Beethoven Was One-Sixteenth Black
- First edition cover
- Author: Nadine Gordimer
- Publisher: Farrar, Straus and Giroux
- Publication date: 27 November 2007
- ISBN: 978-0-374-10982-0

= Beethoven Was One-Sixteenth Black =

2007 short story collection by Nadine Gordimer

Beethoven was One-Sixteenth Black is a book of short stories by South African writer Nadine Gordimer, published by Bloomsbury.

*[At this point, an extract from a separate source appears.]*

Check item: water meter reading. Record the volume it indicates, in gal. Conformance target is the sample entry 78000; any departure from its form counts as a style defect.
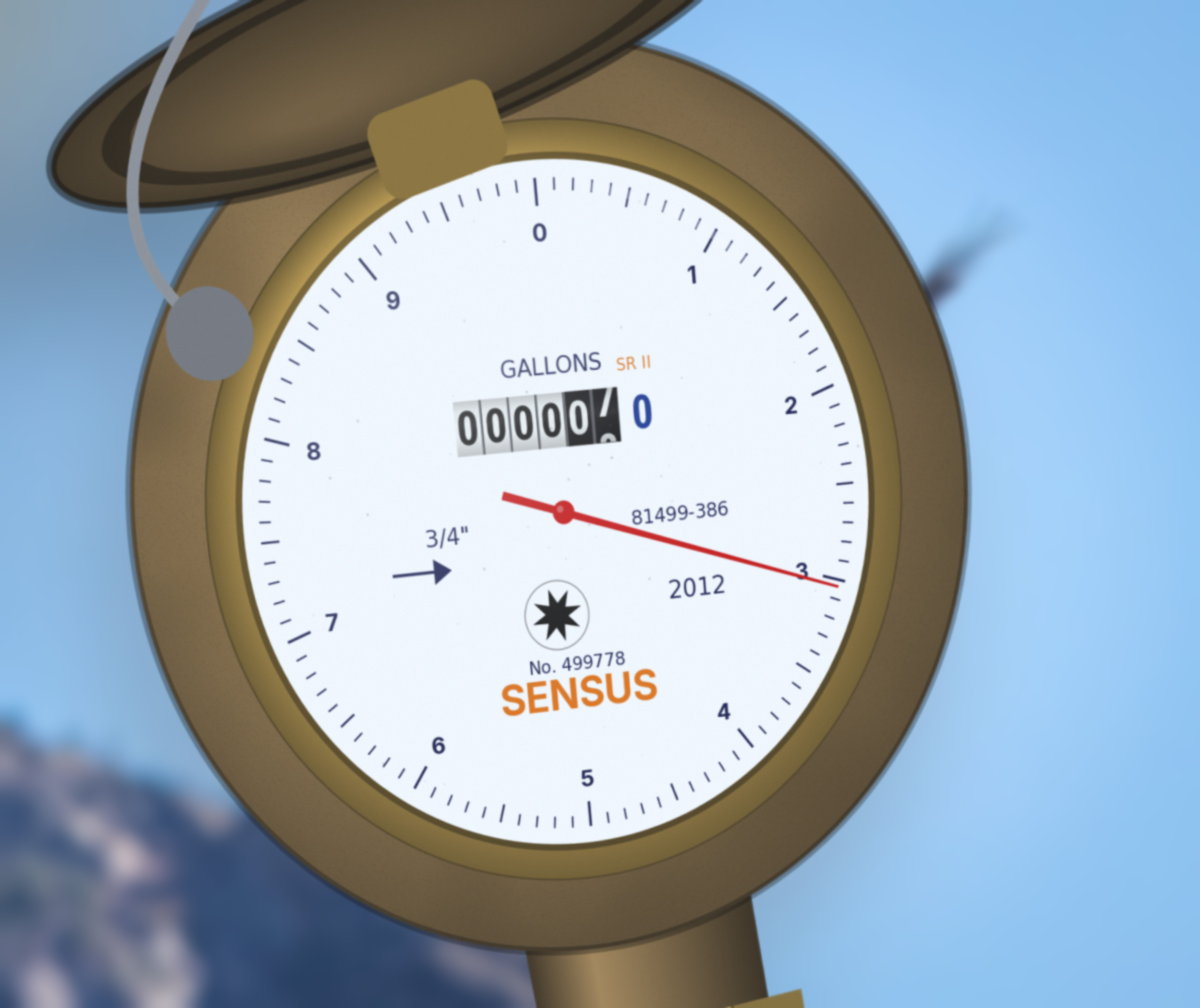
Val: 73.0
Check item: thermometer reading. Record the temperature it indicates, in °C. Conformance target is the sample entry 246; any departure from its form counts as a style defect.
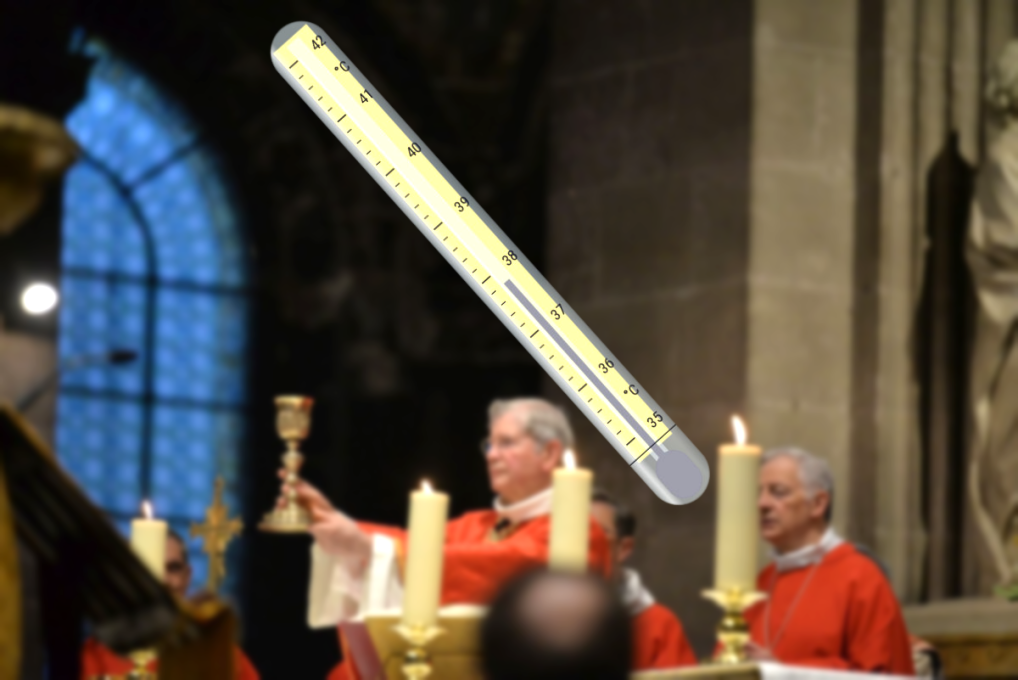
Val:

Reviewing the collection in The New York Times, Siddhartha Deb wrote, "As she always has, Gordimer offers her readers a rare combination of intimacy and transcendence". Jonathan Gibbs wrote in The Independent: In her 84th year, Nadine Gordimer has produced a remarkable 10th collection. They show none of the 'audacity' Richard Ford called for in his recent anthology of American short stories. Instead, what they show is tact: a quality that seems bound up in Gordimer's decades of experience. There are stories here that a 30-year-old could not have thought to write, let alone written.

==Publication==
Many of the stories in the compilation have been published elsewhere and are available online. Some of these are listed below.
- "Gregor Revisited" – Guardian, 4 December 2004
- "The First Sense" – The New Yorker, 18 December 2006
- "A Beneficiary" – The New Yorker, 21 May 2007.